My original focus in King John, engendered deep down by my undergraduate prof William Matchett, was on a triangle among power or possession (John), right (Arthur), and character―duty, reputation, honor, or patriotism (the Bastard). Historically, John had a legitimate claim to the throne according to his brother Richard I's will, but the Elizabethan audience could listen to an argument for Richard's late older brother Geoffrey's son Arthur on grounds of primogeniture (we will soon be tangled in the wrangle between Mortimer and Bolingbroke). Shakespeare establishes this conflict from the beginning when the French ambassador refers to John's "borrowed majesty" (I.i.4) and to young Arthur, "thy nephew and right royal sovereign." John rebuts with "Our strong possession and our right," and his mother Queen Eleanor underscores that: "Your strong possession much more than your right," i.e., possession is nine-tenths of the law. So, once again in the Histories, the issues of usurpation, possession, and succession are in play.

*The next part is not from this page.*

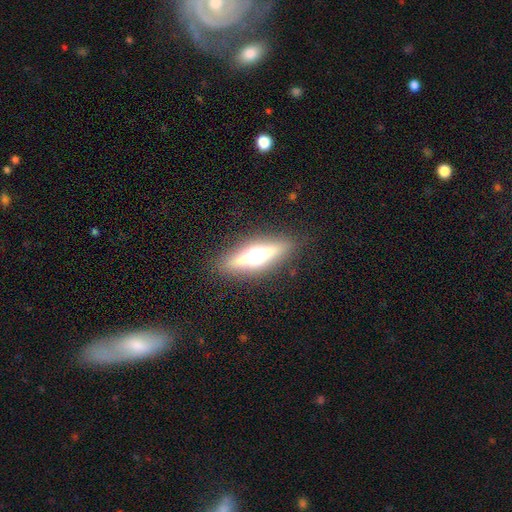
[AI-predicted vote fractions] Morphology: type=featured or disk (61%); edge-on=yes (93%); edge-on bulge=rounded (92%); merging=none (87%).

But the creation of the non-historical Bastard makes it more complex, because he is given (bar)sinister royal blood, the direct son of Richard I, Coeur-de-lion, so he would have the most legitimate claim to the throne were he not born on the wrong side of the sheets: "something about, a little from the right,/ In at the window, or else o'er the hatch./ Who dares not stir by day must walk by night,/ And have is have, however men do catch" (I.i.170-73). It is neat he rhymes rather than blusters about his own illegitimacy, taking the sting from the possibility that Shakespeare nearly created King FitzRichard Ia.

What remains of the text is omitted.